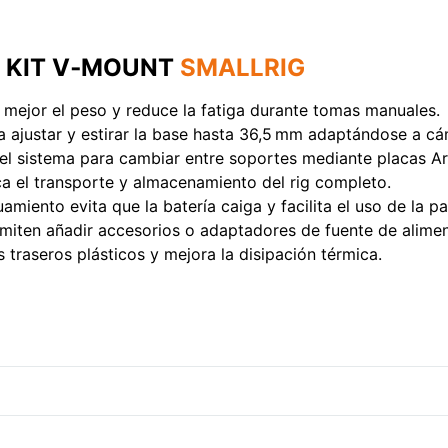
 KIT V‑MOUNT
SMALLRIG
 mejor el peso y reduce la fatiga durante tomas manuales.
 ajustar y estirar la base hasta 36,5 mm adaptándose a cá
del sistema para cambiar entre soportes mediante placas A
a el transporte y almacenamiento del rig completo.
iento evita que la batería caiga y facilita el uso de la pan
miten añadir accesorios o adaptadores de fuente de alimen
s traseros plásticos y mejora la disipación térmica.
* * *
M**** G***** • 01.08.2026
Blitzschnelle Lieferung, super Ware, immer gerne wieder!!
==
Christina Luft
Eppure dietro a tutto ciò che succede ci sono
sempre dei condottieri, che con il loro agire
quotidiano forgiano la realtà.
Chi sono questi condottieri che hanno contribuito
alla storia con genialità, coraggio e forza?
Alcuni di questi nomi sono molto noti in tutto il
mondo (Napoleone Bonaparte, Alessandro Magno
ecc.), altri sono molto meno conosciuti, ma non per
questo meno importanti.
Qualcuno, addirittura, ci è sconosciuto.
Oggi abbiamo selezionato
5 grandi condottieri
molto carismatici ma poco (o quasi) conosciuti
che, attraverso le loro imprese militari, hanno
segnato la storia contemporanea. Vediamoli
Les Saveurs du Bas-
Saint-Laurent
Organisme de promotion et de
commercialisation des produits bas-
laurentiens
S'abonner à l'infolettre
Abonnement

Your task:
Working from the material above, tally how many lines hold the string "loro". The number is all that is needed.

Response box:
2